DATA TO USE >>

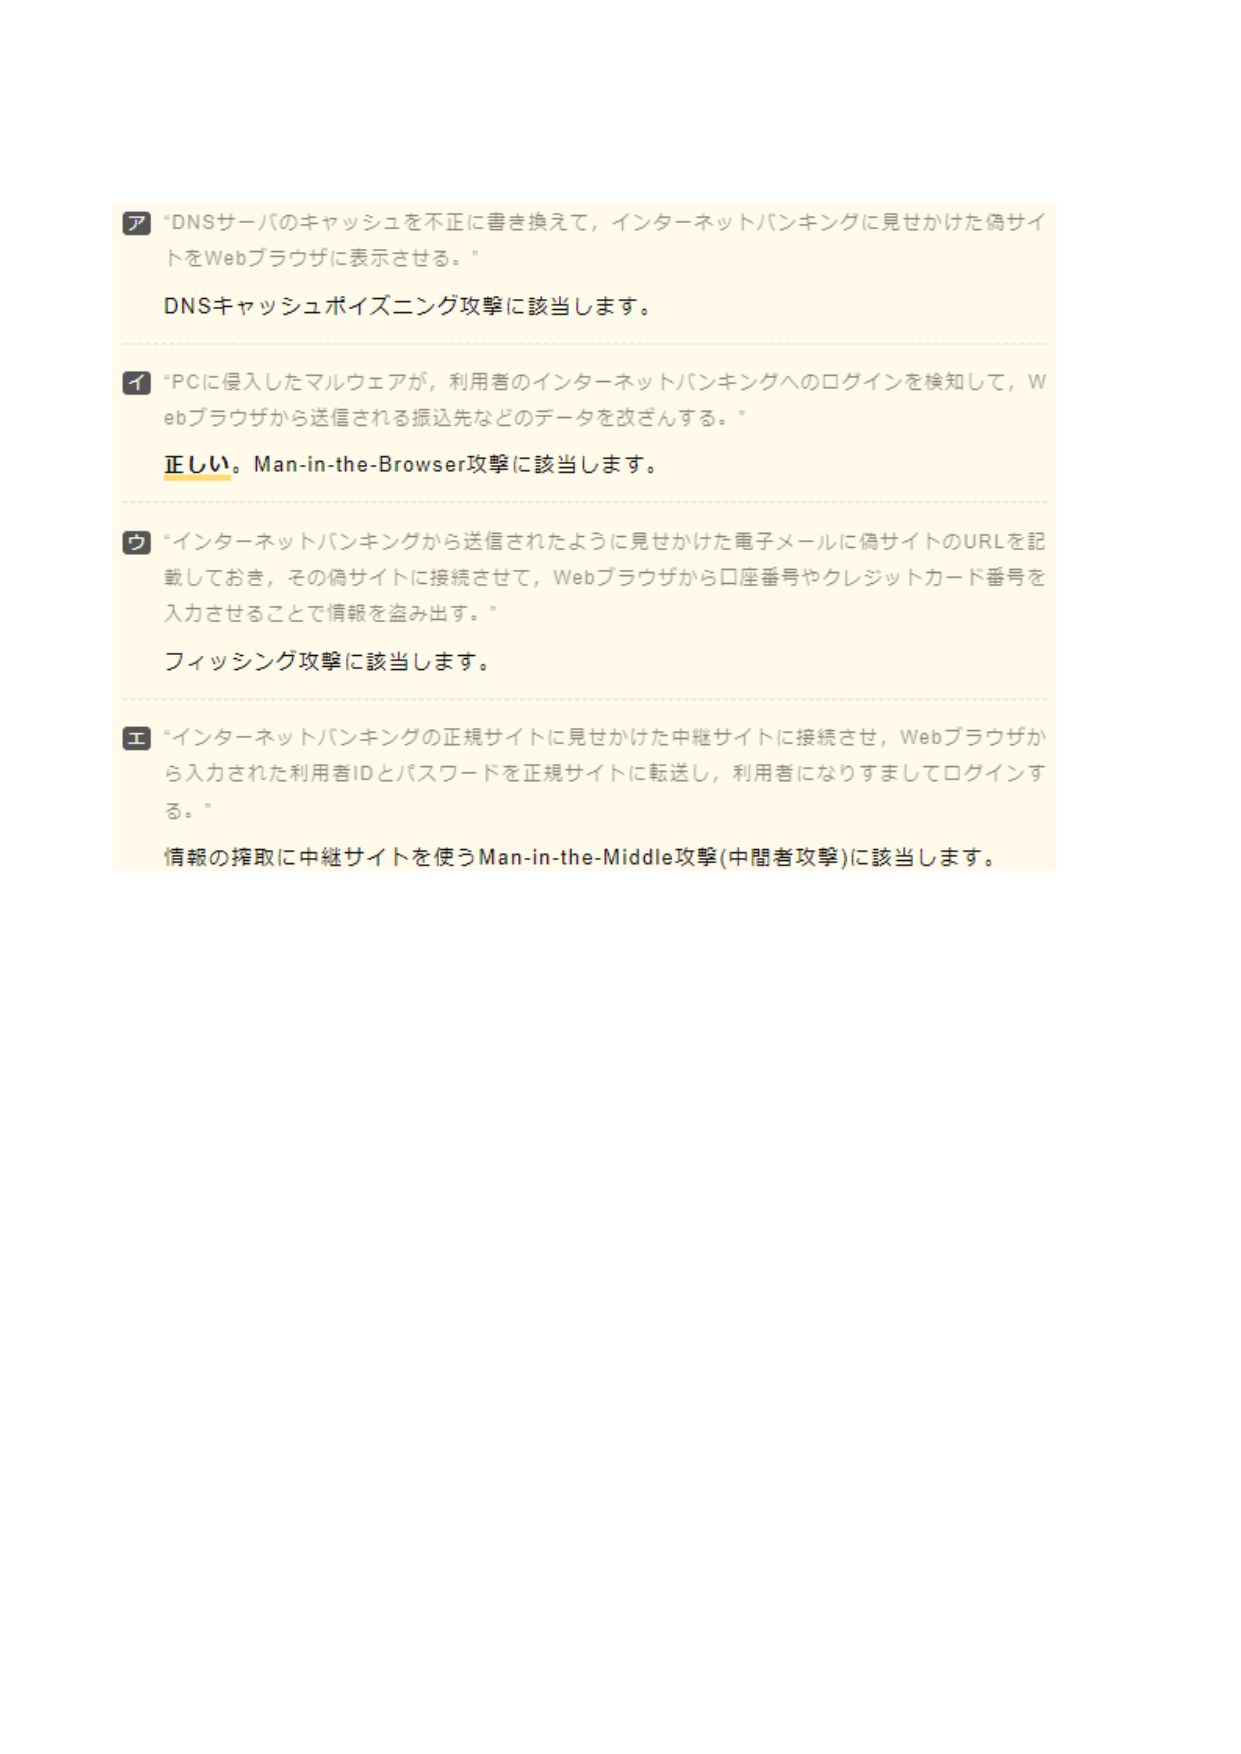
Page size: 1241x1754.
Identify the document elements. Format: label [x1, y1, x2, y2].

picture [112, 202, 1057, 871]
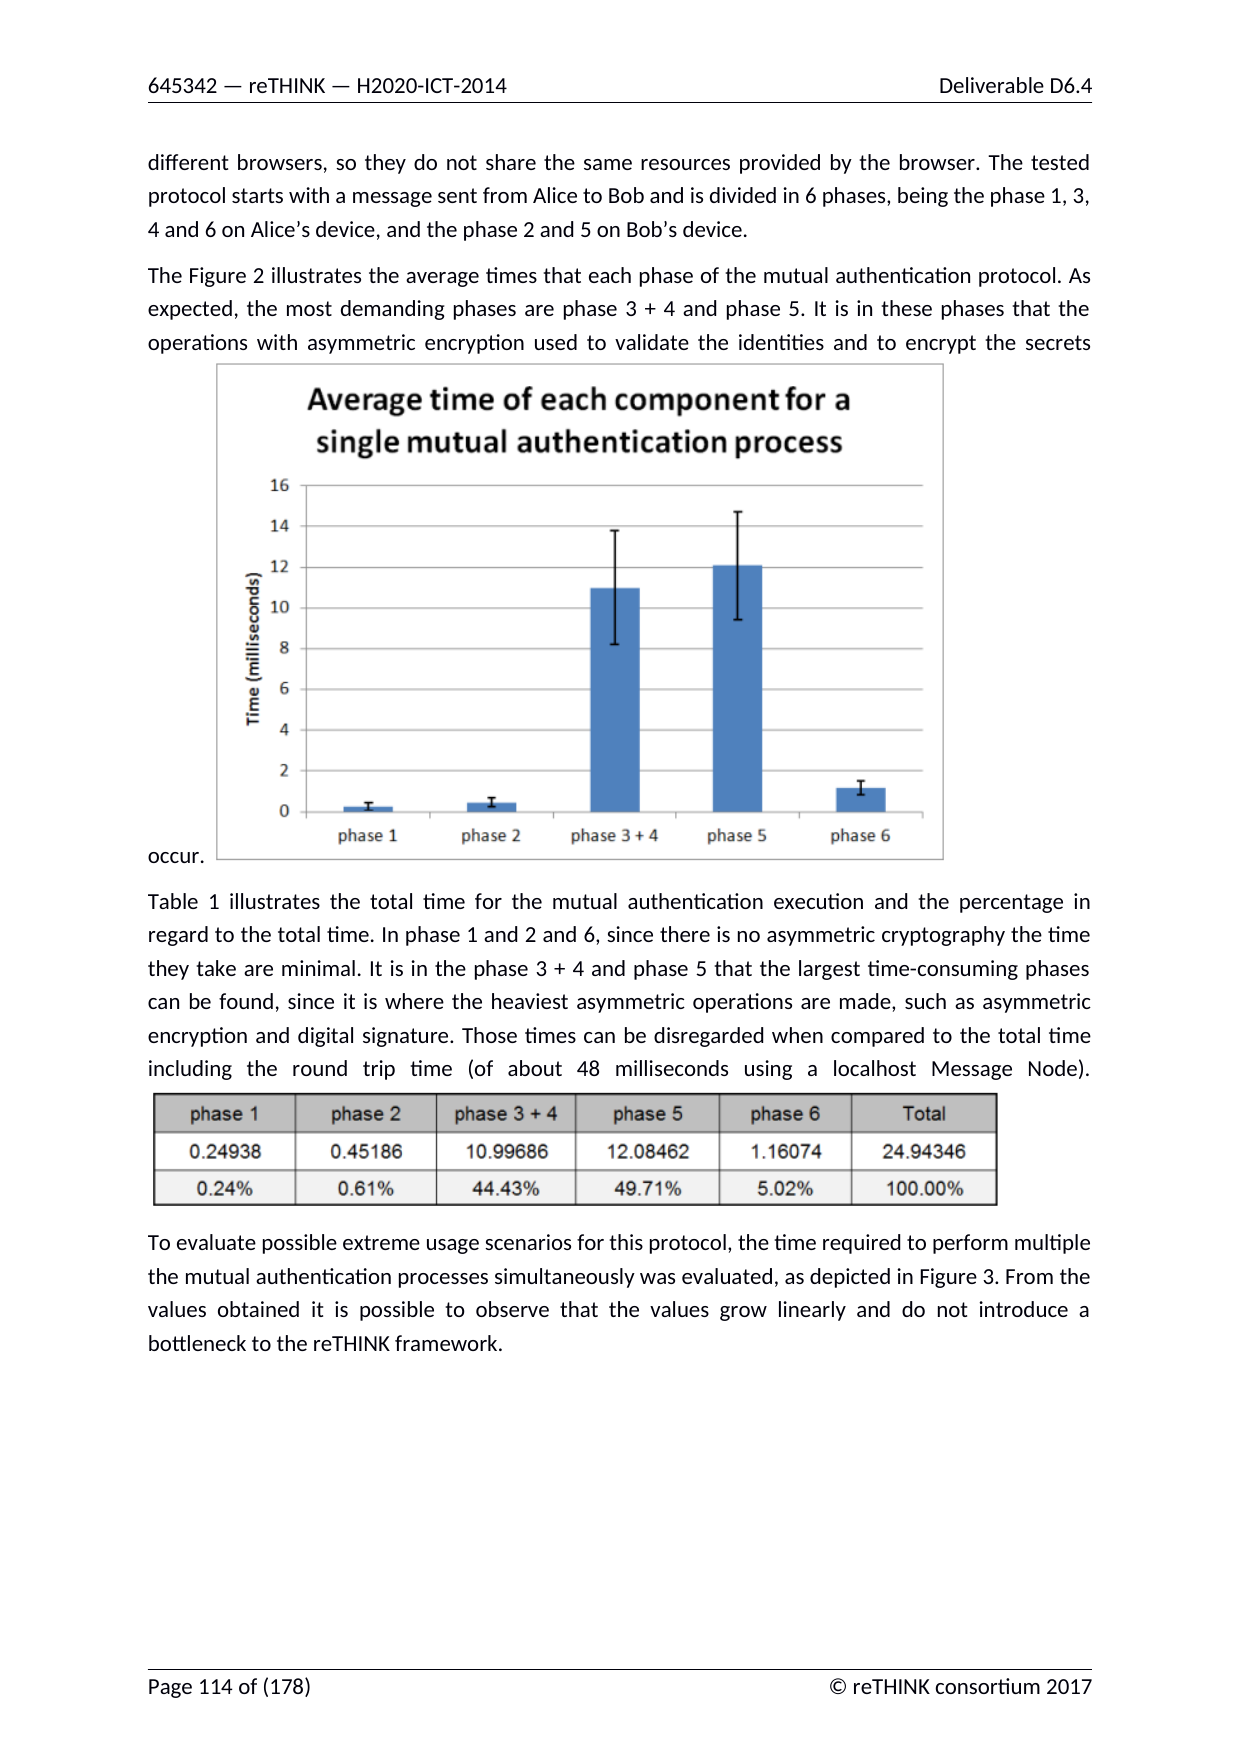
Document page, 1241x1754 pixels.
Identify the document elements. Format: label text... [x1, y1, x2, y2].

picture [147, 1088, 1004, 1211]
text Table 1 illustrates the total time for the mutual authentication execution and the percentage in regard to the total time. In phase 1 and 2 and 6, since there is no asymmetric cryptography the time they take are minimal. It is in the phase 3 + 4 and phase 5 that the largest time-consuming phases can be found, since it is where the heaviest asymmetric operations are made, such as asymmetric encryption and digital signature. Those times can be disregarded when compared to the total time including the round trip time (of about 48 milliseconds using a localhost Message Node). [148, 887, 1092, 1210]
text The Figure 2 illustrates the average times that each phase of the mutual authentication protocol. As expected, the most demanding phases are phase 3 + 4 and phase 5. It is in these phases that the operations with asymmetric encryption used to validate the identities and to encrypt the secrets occur. [148, 261, 1092, 869]
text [148, 148, 1092, 243]
text To evaluate possible extreme usage scenarios for this protocol, the time required to perform multiple the mutual authentication processes simultaneously was evaluated, as depicted in Figure 3. From the values obtained it is possible to observe that the values grow linearly and do not introduce a bottleneck to the reTHINK framework. [148, 1228, 1092, 1357]
picture [210, 361, 949, 864]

WHAT NEEDS TO BE DONE >>
From the listing above, print every entry precisely and drop the pictures.

ANSWER SECTION >>
Page size: 1241x1754.
Identify the document elements. Format: label [x1, y1, x2, y2].

picture [112, 202, 1057, 871]
Document page, 1241x1754 pixels.
Identify the document elements. Format: label text... [x1, y1, x2, y2].

picture [147, 1088, 1004, 1211]
text Table 1 illustrates the total time for the mutual authentication execution and the percentage in regard to the total time. In phase 1 and 2 and 6, since there is no asymmetric cryptography the time they take are minimal. It is in the phase 3 + 4 and phase 5 that the largest time-consuming phases can be found, since it is where the heaviest asymmetric operations are made, such as asymmetric encryption and digital signature. Those times can be disregarded when compared to the total time including the round trip time (of about 48 milliseconds using a localhost Message Node). [148, 887, 1092, 1210]
text The Figure 2 illustrates the average times that each phase of the mutual authentication protocol. As expected, the most demanding phases are phase 3 + 4 and phase 5. It is in these phases that the operations with asymmetric encryption used to validate the identities and to encrypt the secrets occur. [148, 261, 1092, 869]
text [148, 148, 1092, 243]
text To evaluate possible extreme usage scenarios for this protocol, the time required to perform multiple the mutual authentication processes simultaneously was evaluated, as depicted in Figure 3. From the values obtained it is possible to observe that the values grow linearly and do not introduce a bottleneck to the reTHINK framework. [148, 1228, 1092, 1357]
picture [210, 361, 949, 864]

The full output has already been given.